**What the task requires**
An exact copy of the data is required, with no pictures in it.

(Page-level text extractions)
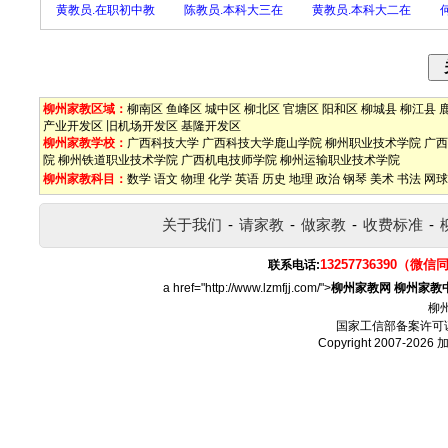
黄教员.在职初中教
陈教员.本科大三在
黄教员.本科大二在
柳州家教区域：
柳南区
鱼峰区
城中区
柳北区
官塘区
阳和区
柳城县
柳江县
产业开发区
旧机场开发区
基隆开发区
柳州家教学校：
广西科技大学
广西科技大学鹿山学院
柳州职业技术学院
广西
院
柳州铁道职业技术学院
广西机电技师学院
柳州运输职业技术学院
柳州家教科目：
数学
语文
物理
化学
英语
历史
地理
政治
钢琴
美术
书法
网球
关于我们
-
请家教
-
做家教
-
收费标准
-
13257736390（微信
联系电话:
a href="http://www.lzmfjj.com/">
柳州家教网
柳州家教
柳
国家工信部备案许可
Copyright 2007-2026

**Task output**
黄教员.在职初中教
陈教员.本科大三在
黄教员.本科大二在
柳州家教区域：
柳南区
鱼峰区
城中区
柳北区
官塘区
阳和区
柳城县
柳江县
产业开发区
旧机场开发区
基隆开发区
柳州家教学校：
广西科技大学
广西科技大学鹿山学院
柳州职业技术学院
广西
院
柳州铁道职业技术学院
广西机电技师学院
柳州运输职业技术学院
柳州家教科目：
数学
语文
物理
化学
英语
历史
地理
政治
钢琴
美术
书法
网球
关于我们
-
请家教
-
做家教
-
收费标准
-
13257736390（微信
联系电话:
a href="http://www.lzmfjj.com/">
柳州家教网
柳州家教
柳
国家工信部备案许可
Copyright 2007-2026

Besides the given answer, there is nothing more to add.